TASK TO COMPLETE:
Rewrite the lines from the one containing "scientific name: Saxicola rubicola" through the one containing "genus: Microlophus", changing "common name" to "vernacular name" wherever it occurs and leaving everything else unchanged.

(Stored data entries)
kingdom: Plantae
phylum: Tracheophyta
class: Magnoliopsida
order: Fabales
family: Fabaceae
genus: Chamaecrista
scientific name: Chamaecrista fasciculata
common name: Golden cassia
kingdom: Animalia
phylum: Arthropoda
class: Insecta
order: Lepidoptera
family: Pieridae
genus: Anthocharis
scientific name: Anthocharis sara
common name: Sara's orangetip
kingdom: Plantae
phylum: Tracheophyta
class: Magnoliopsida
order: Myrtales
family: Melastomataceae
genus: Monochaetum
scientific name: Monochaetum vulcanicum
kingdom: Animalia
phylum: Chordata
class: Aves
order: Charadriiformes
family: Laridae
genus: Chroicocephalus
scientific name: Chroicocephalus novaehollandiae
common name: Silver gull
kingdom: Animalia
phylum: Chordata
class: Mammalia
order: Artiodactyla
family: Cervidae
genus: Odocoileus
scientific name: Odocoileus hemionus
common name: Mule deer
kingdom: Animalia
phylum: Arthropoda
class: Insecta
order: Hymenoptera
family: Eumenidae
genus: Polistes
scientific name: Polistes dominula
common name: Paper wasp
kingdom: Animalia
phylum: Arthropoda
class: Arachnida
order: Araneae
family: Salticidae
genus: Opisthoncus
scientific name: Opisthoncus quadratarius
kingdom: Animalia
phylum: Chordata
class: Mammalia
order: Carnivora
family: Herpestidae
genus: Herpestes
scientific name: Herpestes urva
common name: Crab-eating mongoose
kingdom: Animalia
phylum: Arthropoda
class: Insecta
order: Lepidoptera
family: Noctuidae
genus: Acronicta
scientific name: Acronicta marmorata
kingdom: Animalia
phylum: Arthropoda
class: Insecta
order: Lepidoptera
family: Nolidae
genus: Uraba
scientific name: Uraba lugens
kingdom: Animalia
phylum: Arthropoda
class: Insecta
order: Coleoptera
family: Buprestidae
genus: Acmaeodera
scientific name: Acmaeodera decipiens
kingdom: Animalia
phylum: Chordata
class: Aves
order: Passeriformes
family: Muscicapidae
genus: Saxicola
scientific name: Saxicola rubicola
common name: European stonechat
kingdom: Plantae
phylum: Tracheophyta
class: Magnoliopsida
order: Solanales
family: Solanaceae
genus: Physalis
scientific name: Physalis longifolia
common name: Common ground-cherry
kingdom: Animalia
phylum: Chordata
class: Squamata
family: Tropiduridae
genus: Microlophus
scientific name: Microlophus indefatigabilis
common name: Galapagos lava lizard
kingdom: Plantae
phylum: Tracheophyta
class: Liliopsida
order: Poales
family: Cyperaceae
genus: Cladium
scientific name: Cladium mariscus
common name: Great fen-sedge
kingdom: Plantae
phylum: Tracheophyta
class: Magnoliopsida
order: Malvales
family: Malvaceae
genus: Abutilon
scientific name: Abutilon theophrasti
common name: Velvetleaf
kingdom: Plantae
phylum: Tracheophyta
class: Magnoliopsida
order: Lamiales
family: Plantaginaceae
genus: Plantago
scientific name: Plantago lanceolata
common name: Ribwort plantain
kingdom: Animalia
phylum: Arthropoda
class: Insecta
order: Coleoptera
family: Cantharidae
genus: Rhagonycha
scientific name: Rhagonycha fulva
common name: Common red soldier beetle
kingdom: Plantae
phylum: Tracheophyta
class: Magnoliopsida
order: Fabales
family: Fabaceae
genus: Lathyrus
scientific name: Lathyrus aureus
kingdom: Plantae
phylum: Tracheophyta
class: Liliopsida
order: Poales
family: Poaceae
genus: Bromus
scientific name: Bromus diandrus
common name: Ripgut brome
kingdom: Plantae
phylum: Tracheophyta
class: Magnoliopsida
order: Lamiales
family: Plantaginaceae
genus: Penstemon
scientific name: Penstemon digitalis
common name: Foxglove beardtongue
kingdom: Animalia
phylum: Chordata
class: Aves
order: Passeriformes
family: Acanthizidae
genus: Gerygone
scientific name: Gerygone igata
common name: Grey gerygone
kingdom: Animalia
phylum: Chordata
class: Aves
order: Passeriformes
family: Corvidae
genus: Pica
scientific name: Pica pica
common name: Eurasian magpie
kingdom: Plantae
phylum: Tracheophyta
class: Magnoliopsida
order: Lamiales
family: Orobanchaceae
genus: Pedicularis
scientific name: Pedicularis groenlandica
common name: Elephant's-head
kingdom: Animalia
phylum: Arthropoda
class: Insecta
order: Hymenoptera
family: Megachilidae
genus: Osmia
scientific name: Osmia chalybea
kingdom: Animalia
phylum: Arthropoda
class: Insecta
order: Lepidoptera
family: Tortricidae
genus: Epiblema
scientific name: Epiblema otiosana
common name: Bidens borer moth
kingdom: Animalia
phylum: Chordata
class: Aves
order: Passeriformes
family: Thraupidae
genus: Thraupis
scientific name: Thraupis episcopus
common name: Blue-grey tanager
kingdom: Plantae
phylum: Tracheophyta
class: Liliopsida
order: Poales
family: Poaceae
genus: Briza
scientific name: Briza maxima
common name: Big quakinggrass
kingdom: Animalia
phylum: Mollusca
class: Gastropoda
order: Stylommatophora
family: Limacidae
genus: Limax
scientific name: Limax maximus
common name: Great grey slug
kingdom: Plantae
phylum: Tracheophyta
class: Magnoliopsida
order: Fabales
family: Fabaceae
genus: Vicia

RESULT OF THIS EXERCISE:
scientific name: Saxicola rubicola
vernacular name: European stonechat
kingdom: Plantae
phylum: Tracheophyta
class: Magnoliopsida
order: Solanales
family: Solanaceae
genus: Physalis
scientific name: Physalis longifolia
vernacular name: Common ground-cherry
kingdom: Animalia
phylum: Chordata
class: Squamata
family: Tropiduridae
genus: Microlophus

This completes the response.